Welcome Post: Math and Citations Demo

demo
Published

January 5, 2026

This post demonstrates equation numbering, cross-references, and citations.

Numbered Equations

A single numbered equation:

\[ e^{i\pi} + 1 = 0 \tag{1}\]

We can reference Equation 1 using Quarto cross-references. Let me test Section 1 works for the section as well. Hello?

OK, what about inline math? \(a\) it works.

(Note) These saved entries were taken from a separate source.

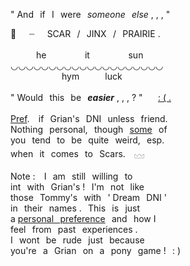 "  And⠀if⠀I⠀were⠀*someone⠀else* , , ,  "

👒⠀⠀┈⠀⠀SCAR⠀/⠀JINX⠀/⠀PRAIRIE .
<br>
<br>⠀⠀⠀⠀he⠀⠀⠀⠀⠀⠀it⠀⠀⠀⠀⠀⠀sun
<br>◡◡◡◡◡◡◡◡◡◡◡◡◡◡◡◡◡◡◡◡
<br>⠀⠀⠀⠀⠀⠀⠀⠀hym⠀⠀⠀⠀luck
<br>
<br>
"  Would⠀this⠀be⠀***easier*** , , , ?  "⠀ ⠀[: ( .](https://open.spotify.com/track/5YkZPYInGxp1kK6gbH85NK?si=a28a0486b2b74d77)
<br>
<br>
<ins>Pref</ins>.⠀ if⠀Grian's⠀DNI⠀unless⠀friend.
<br /> Nothing⠀personal,⠀though⠀<ins>some</ins>⠀of
<br /> you⠀tend⠀to⠀be⠀quite⠀weird,⠀esp.
<br /> when⠀it⠀comes⠀to⠀Scars.⠀ 𓈊
<br />
<br /> Note : ⠀I⠀am⠀still⠀willing⠀to
<br /> int⠀with⠀Grian's !⠀I'm⠀not⠀like
<br /> those⠀Tommy's⠀with⠀' Dream⠀DNI '
<br /> in⠀their⠀names .⠀This⠀is⠀just
<br /> a <ins>personal⠀preference</ins>⠀and⠀how I
<br /> feel⠀from⠀past⠀experiences .
<br /> I⠀wont⠀be⠀rude⠀just⠀because
<br /> you're⠀a⠀Grian⠀on⠀a⠀pony⠀game !⠀: )
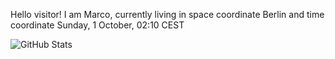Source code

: Hello visitor! I am Marco, currently living in space coordinate Berlin and time coordinate Sunday, 1 October, 02:10 CEST

![GitHub Stats](https://github-readme-stats.vercel.app/api?username=OxMarco)
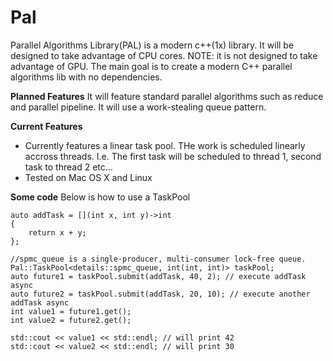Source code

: # Pal
Parallel Algorithms Library(PAL) is a modern c++(1x) library. It will be designed to take advantage of CPU cores.
NOTE: it is not designed to take advantage of GPU.
The main goal is to create a modern C++ parallel algorithms lib with no dependencies.


**Planned Features**
It will feature standard parallel algorithms such as reduce and parallel pipeline.  It will use a work-stealing queue pattern.

**Current Features**
* Currently features a linear task pool.  THe work is scheduled linearly accross threads.  I.e.  The first task will be scheduled to thread 1, second task to thread 2 etc...
* Tested on Mac OS X and Linux

**Some code**
Below is how to use a TaskPool

    auto addTask = [](int x, int y)->int
    {
        return x + y;
    };
    
    //spmc_queue is a single-producer, multi-consumer lock-free queue.
    Pal::TaskPool<details::spmc_queue, int(int, int)> taskPool;
    auto future1 = taskPool.submit(addTask, 40, 2); // execute addTask async
    auto future2 = taskPool.submit(addTask, 20, 10); // execute another addTask async
    int value1 = future1.get();
    int value2 = future2.get();
    
    std::cout << value1 << std::endl; // will print 42
    std::cout << value2 << std::endl; // will print 30
    
    
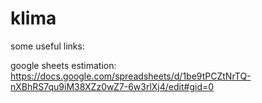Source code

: # klima

some useful links:

google sheets estimation: https://docs.google.com/spreadsheets/d/1be9tPCZtNrTQ-nXBhRS7qu9iM38XZz0wZ7-6w3rlXj4/edit#gid=0

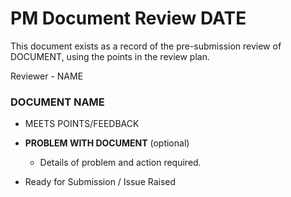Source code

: # PM Document Review DATE
This document exists as a record of the pre-submission review of DOCUMENT, using the points in the review plan. 

Reviewer - NAME

### DOCUMENT NAME
- MEETS POINTS/FEEDBACK
- **PROBLEM WITH DOCUMENT** (optional)
    - Details of problem and action required. 


- Ready for Submission / Issue Raised
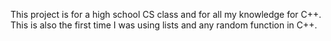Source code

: This project is for a high school CS class and for all my knowledge for C++. This is also the first time I was using lists and any random function in C++.
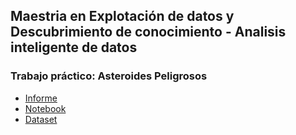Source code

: ## Maestria en Explotación de datos y Descubrimiento de conocimiento - Analisis inteligente de datos

### Trabajo práctico: Asteroides Peligrosos

* [Informe](https://github.com/magistery-tps/aid-tp/blob/main/docs/Informe.pdf)
* [Notebook](https://rpubs.com/adrianmarino/aid-tp)
* [Dataset](https://www.kaggle.com/shrutimehta/nasa-asteroids-classification)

Does the custom command work? \(\bbZ\) Good!

Let me test a norm: \(\norm{\mathbf{A}}\).

\[ \abs{S} \ge 2 \]

The complexity is denoted by \(\tO(n)\) or \(\poly(k)\)

Align Environment

The align environment also produces numbered equations:

\[ \begin{align} \nabla \cdot \mathbf{E} &= \frac{\rho}{\varepsilon_0} \label{eq:gauss} \\ \nabla \times \mathbf{E} &= -\frac{\partial \mathbf{B}}{\partial t} \label{eq:faraday} \end{align} \]

We can reference these with \eqref: see \(\eqref{eq:gauss}\) and \(\eqref{eq:faraday}\).

Citations

Pandoc-style citations work as expected (Jiang & Yun, 2025).